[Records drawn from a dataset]
....
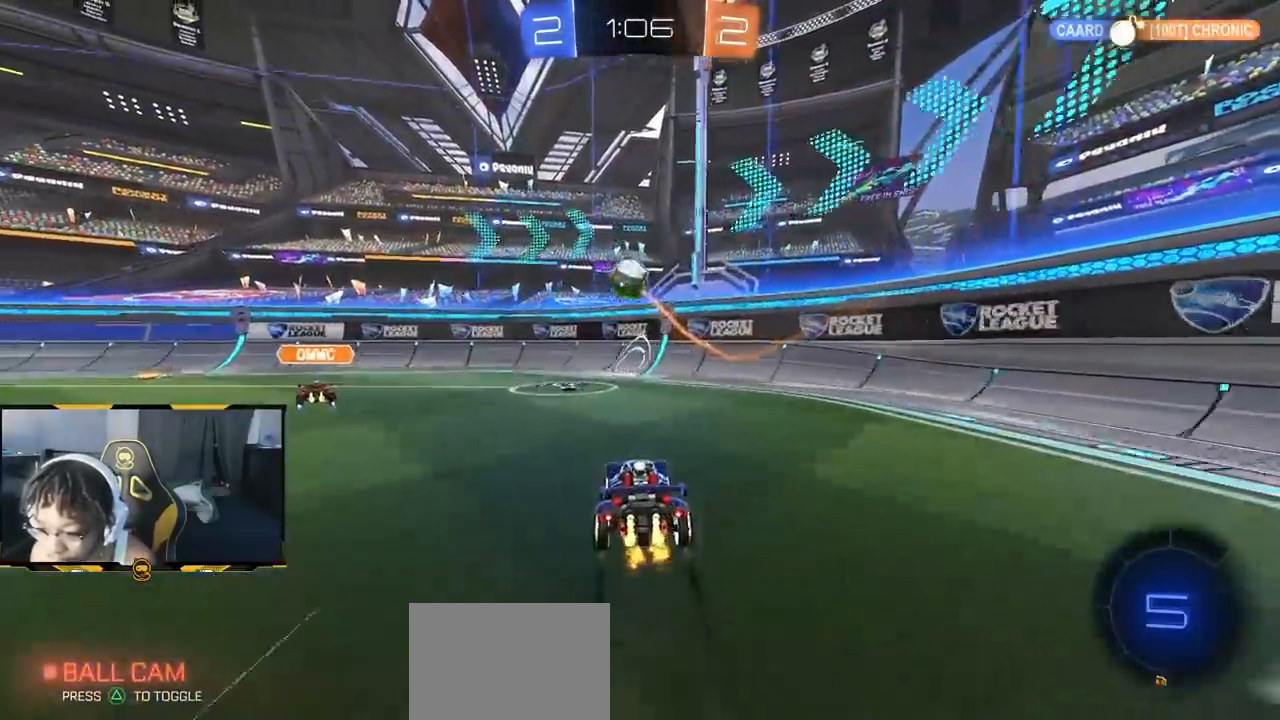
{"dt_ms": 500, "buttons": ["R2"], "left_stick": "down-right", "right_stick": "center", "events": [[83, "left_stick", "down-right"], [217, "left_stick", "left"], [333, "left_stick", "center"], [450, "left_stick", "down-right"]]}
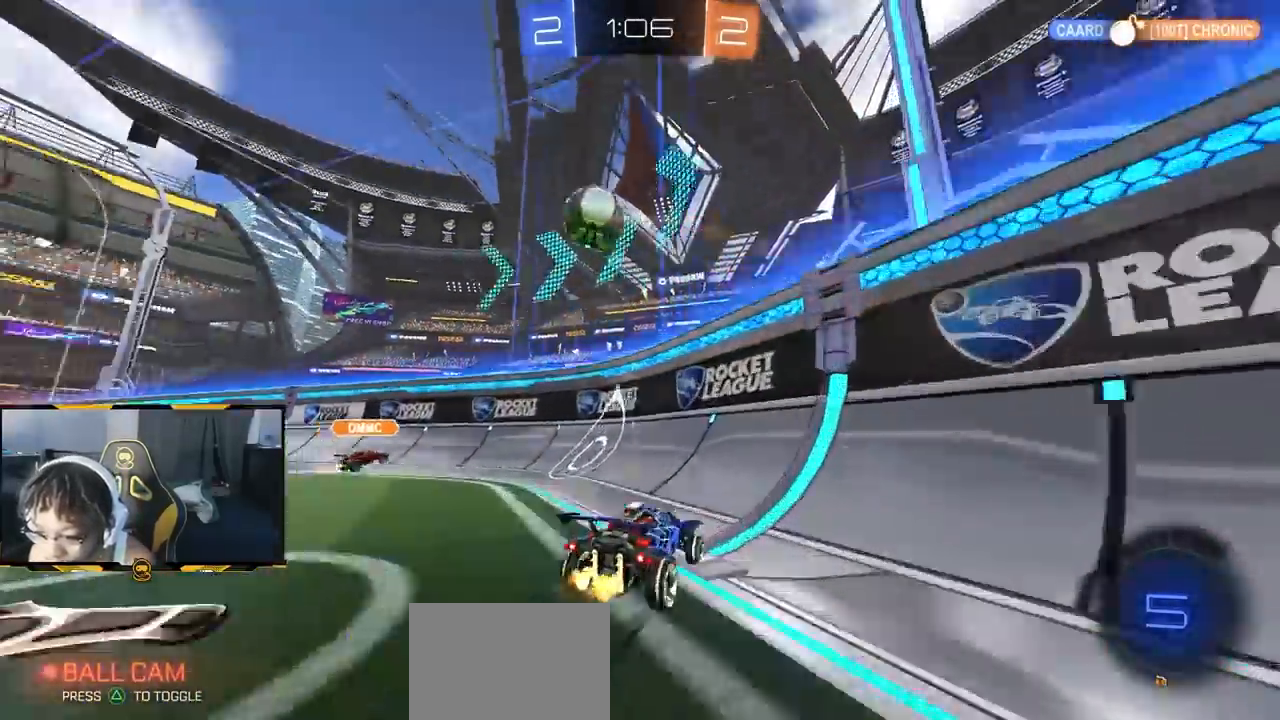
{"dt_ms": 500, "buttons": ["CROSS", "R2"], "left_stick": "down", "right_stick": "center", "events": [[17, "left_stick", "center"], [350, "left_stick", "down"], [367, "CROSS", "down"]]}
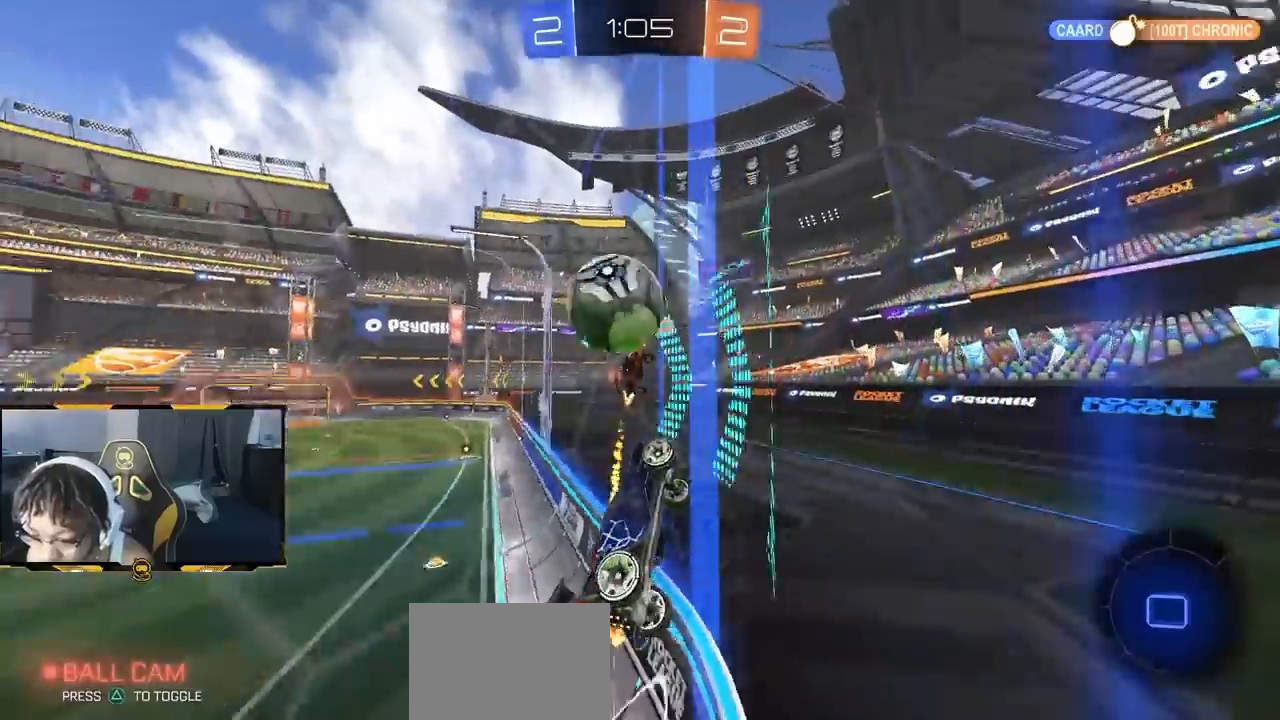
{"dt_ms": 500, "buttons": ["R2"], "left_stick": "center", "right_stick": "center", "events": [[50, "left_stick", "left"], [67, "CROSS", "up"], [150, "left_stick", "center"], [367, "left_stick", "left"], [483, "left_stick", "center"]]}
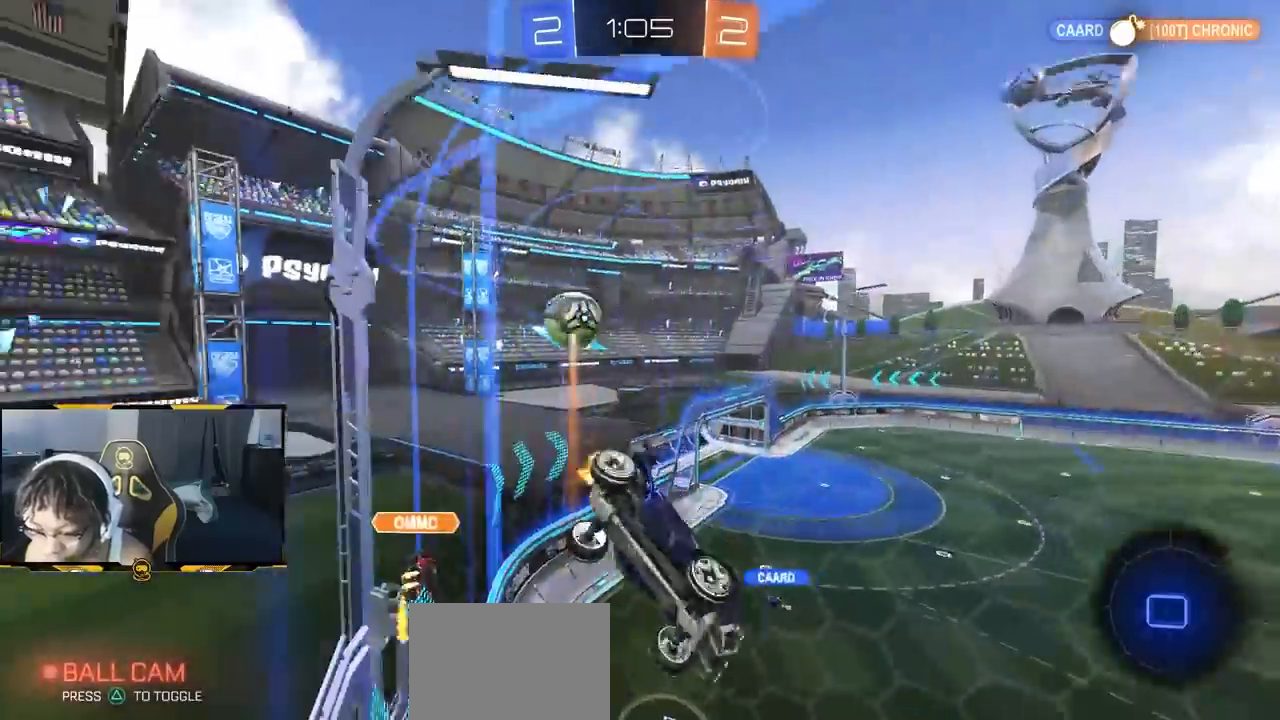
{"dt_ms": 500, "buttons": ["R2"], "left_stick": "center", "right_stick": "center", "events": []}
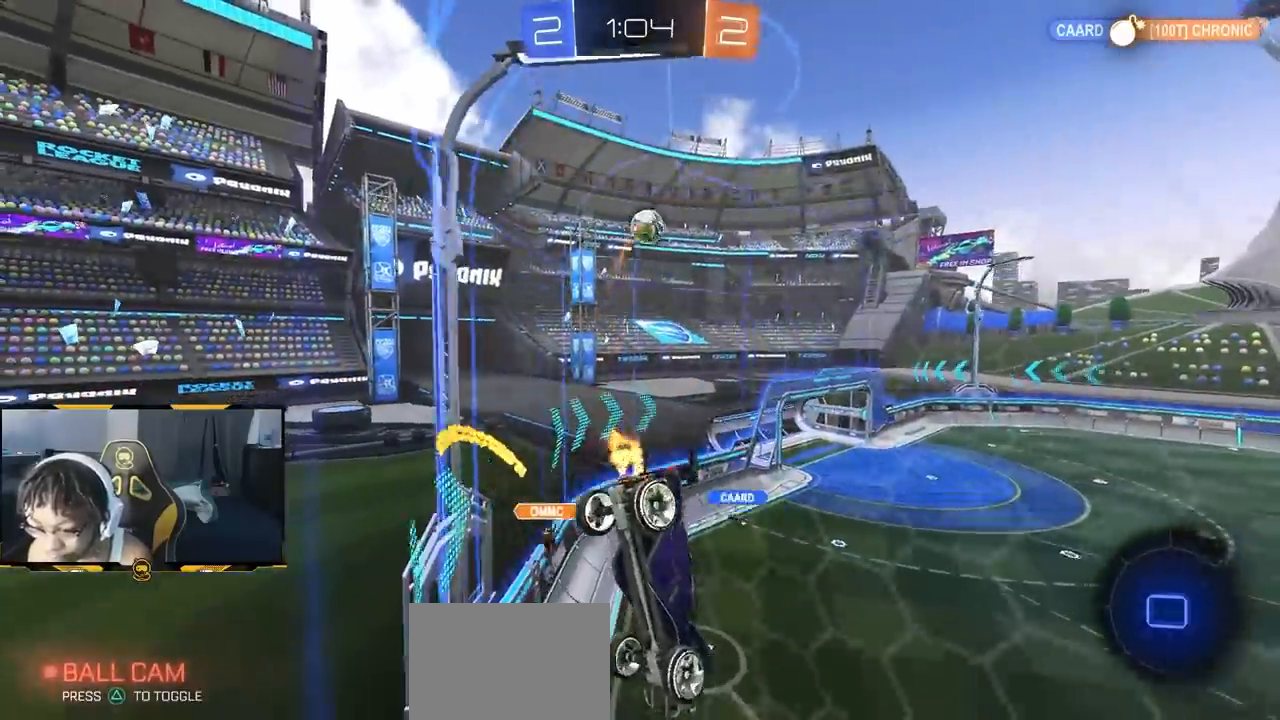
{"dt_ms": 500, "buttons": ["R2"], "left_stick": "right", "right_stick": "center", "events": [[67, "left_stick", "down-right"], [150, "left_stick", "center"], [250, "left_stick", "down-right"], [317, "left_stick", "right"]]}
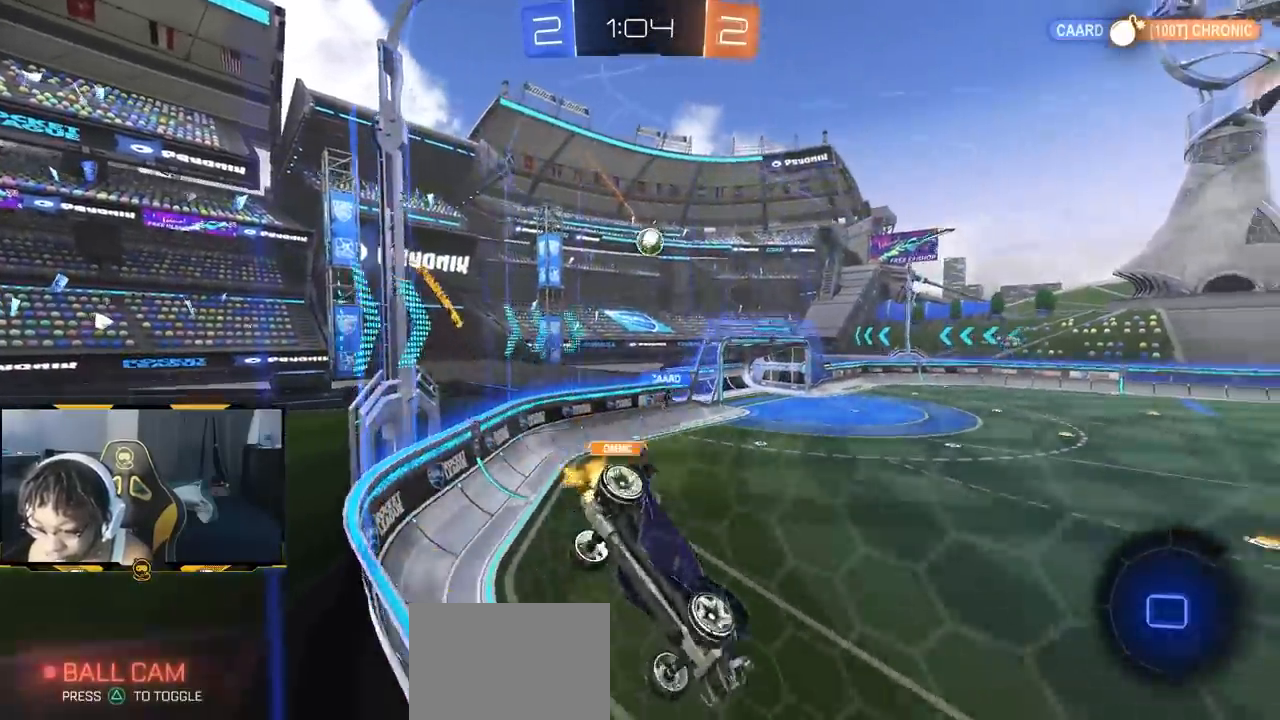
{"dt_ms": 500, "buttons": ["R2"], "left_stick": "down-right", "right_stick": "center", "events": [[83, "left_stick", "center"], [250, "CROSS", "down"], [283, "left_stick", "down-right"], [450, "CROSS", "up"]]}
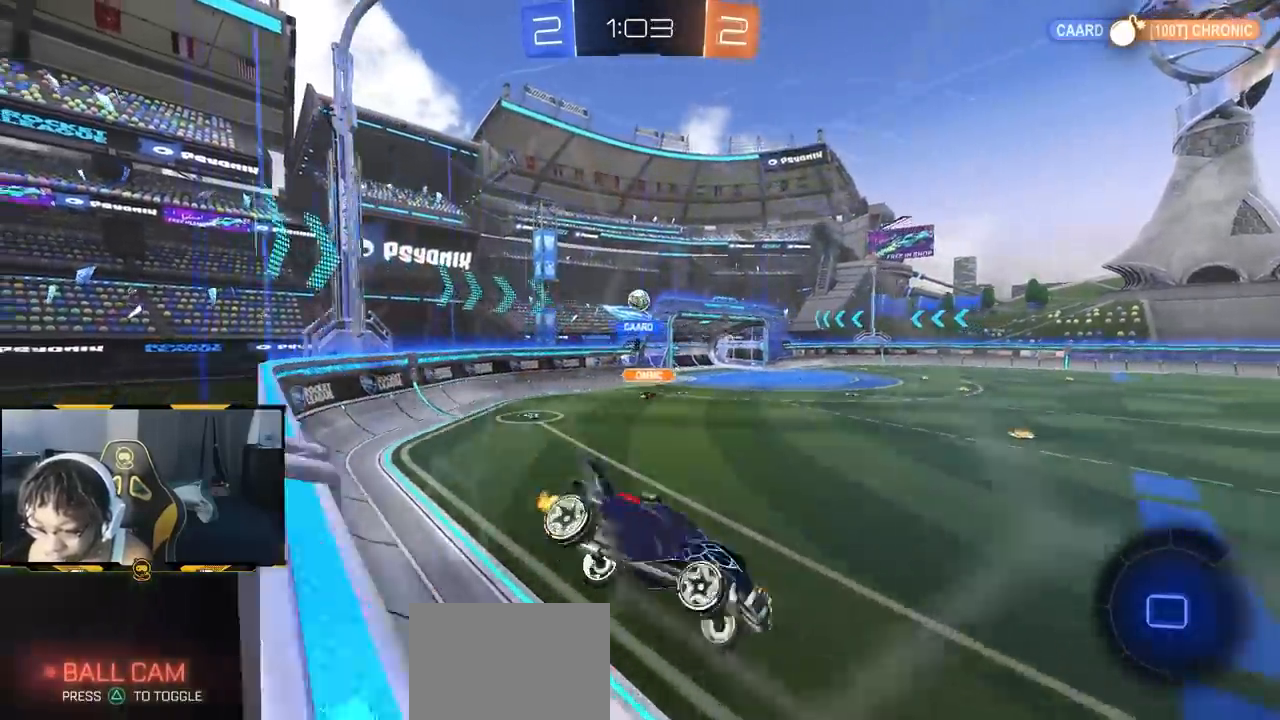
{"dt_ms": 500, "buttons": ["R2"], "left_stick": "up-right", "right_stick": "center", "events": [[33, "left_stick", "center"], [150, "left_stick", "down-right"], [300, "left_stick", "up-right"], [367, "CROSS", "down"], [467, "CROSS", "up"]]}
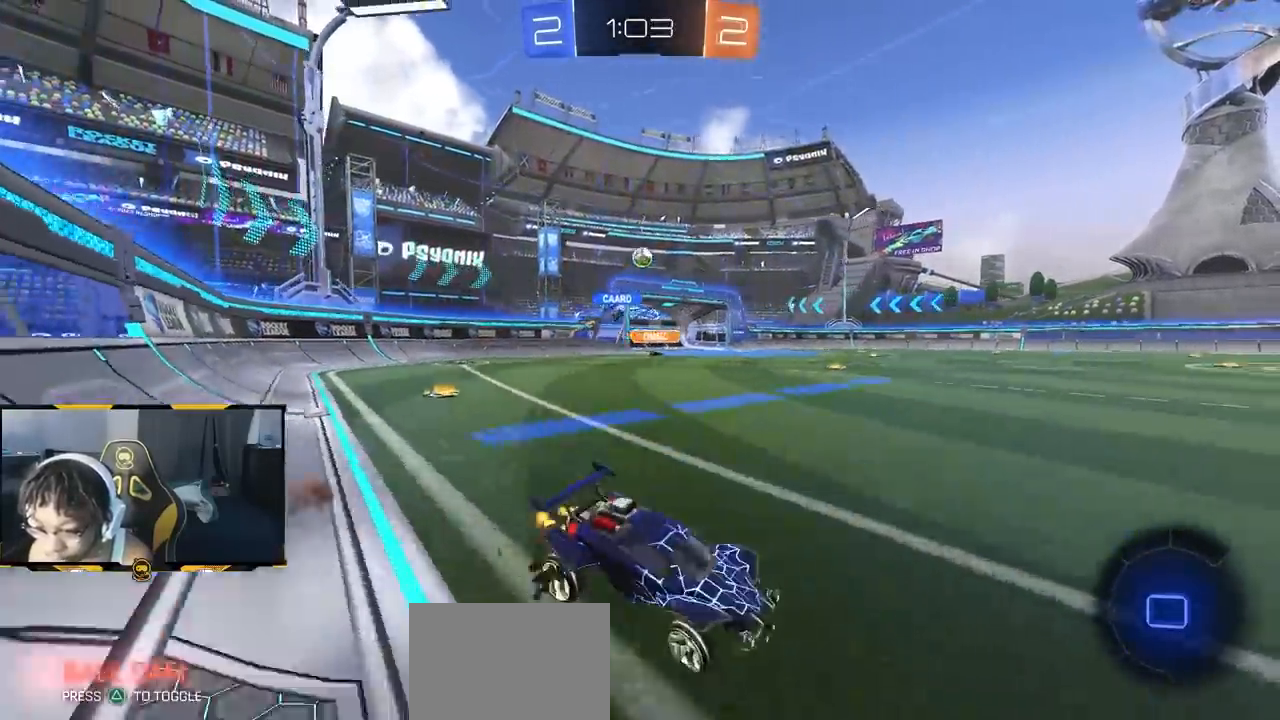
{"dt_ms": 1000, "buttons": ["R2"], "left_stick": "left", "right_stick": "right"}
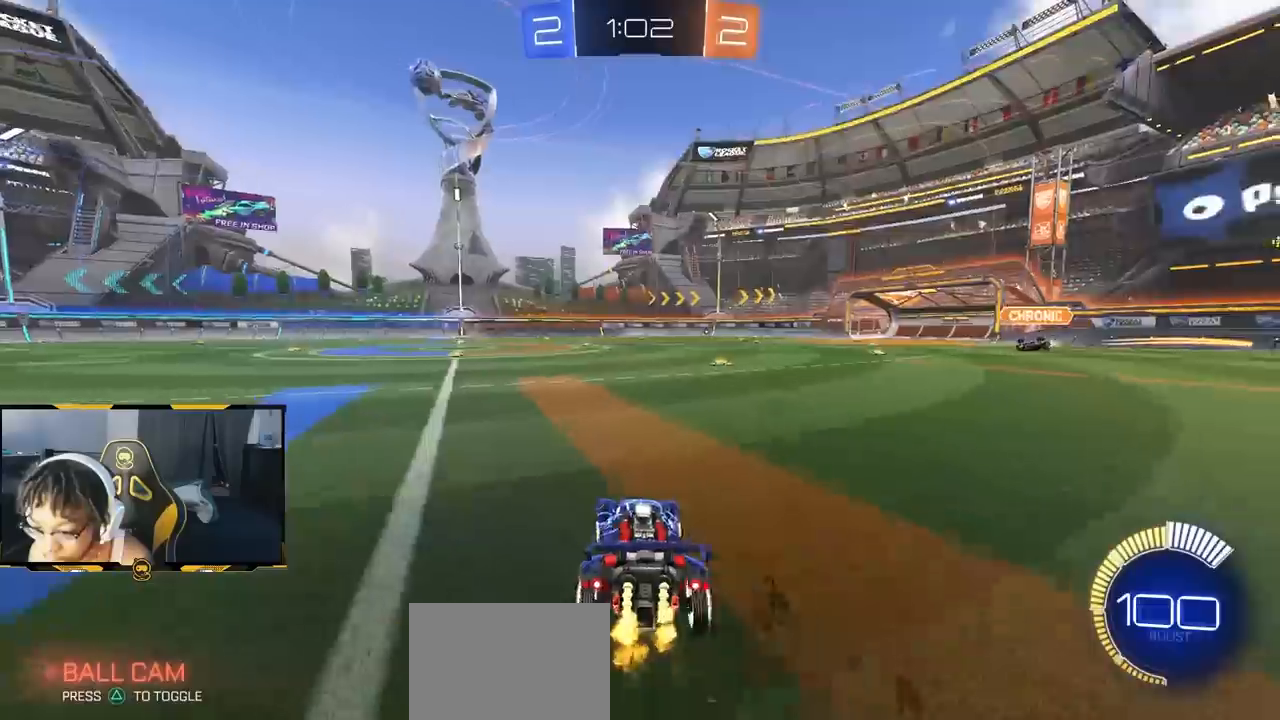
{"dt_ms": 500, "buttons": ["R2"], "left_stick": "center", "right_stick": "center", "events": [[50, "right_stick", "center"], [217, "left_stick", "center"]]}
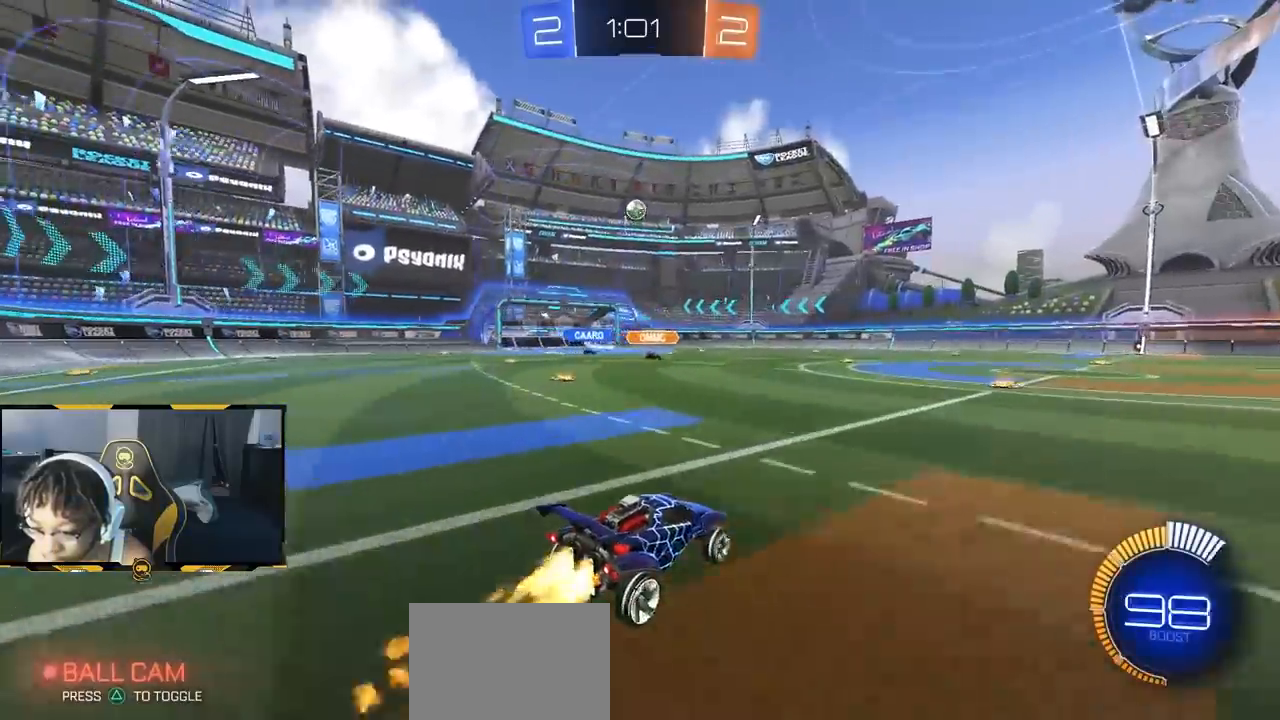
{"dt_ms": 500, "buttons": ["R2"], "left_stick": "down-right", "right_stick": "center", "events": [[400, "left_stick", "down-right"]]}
....
Task to carry out — Reproduce all entries without any change, and omit the pictures.

Answer for this exercise —
{"dt_ms": 500, "buttons": ["R2"], "left_stick": "down-right", "right_stick": "center", "events": [[83, "left_stick", "down-right"], [217, "left_stick", "left"], [333, "left_stick", "center"], [450, "left_stick", "down-right"]]}
{"dt_ms": 500, "buttons": ["CROSS", "R2"], "left_stick": "down", "right_stick": "center", "events": [[17, "left_stick", "center"], [350, "left_stick", "down"], [367, "CROSS", "down"]]}
{"dt_ms": 500, "buttons": ["R2"], "left_stick": "center", "right_stick": "center", "events": [[50, "left_stick", "left"], [67, "CROSS", "up"], [150, "left_stick", "center"], [367, "left_stick", "left"], [483, "left_stick", "center"]]}
{"dt_ms": 500, "buttons": ["R2"], "left_stick": "center", "right_stick": "center", "events": []}
{"dt_ms": 500, "buttons": ["R2"], "left_stick": "right", "right_stick": "center", "events": [[67, "left_stick", "down-right"], [150, "left_stick", "center"], [250, "left_stick", "down-right"], [317, "left_stick", "right"]]}
{"dt_ms": 500, "buttons": ["R2"], "left_stick": "down-right", "right_stick": "center", "events": [[83, "left_stick", "center"], [250, "CROSS", "down"], [283, "left_stick", "down-right"], [450, "CROSS", "up"]]}
{"dt_ms": 500, "buttons": ["R2"], "left_stick": "up-right", "right_stick": "center", "events": [[33, "left_stick", "center"], [150, "left_stick", "down-right"], [300, "left_stick", "up-right"], [367, "CROSS", "down"], [467, "CROSS", "up"]]}
{"dt_ms": 1000, "buttons": ["R2"], "left_stick": "left", "right_stick": "right"}
{"dt_ms": 500, "buttons": ["R2"], "left_stick": "center", "right_stick": "center", "events": [[50, "right_stick", "center"], [217, "left_stick", "center"]]}
{"dt_ms": 500, "buttons": ["R2"], "left_stick": "down-right", "right_stick": "center", "events": [[400, "left_stick", "down-right"]]}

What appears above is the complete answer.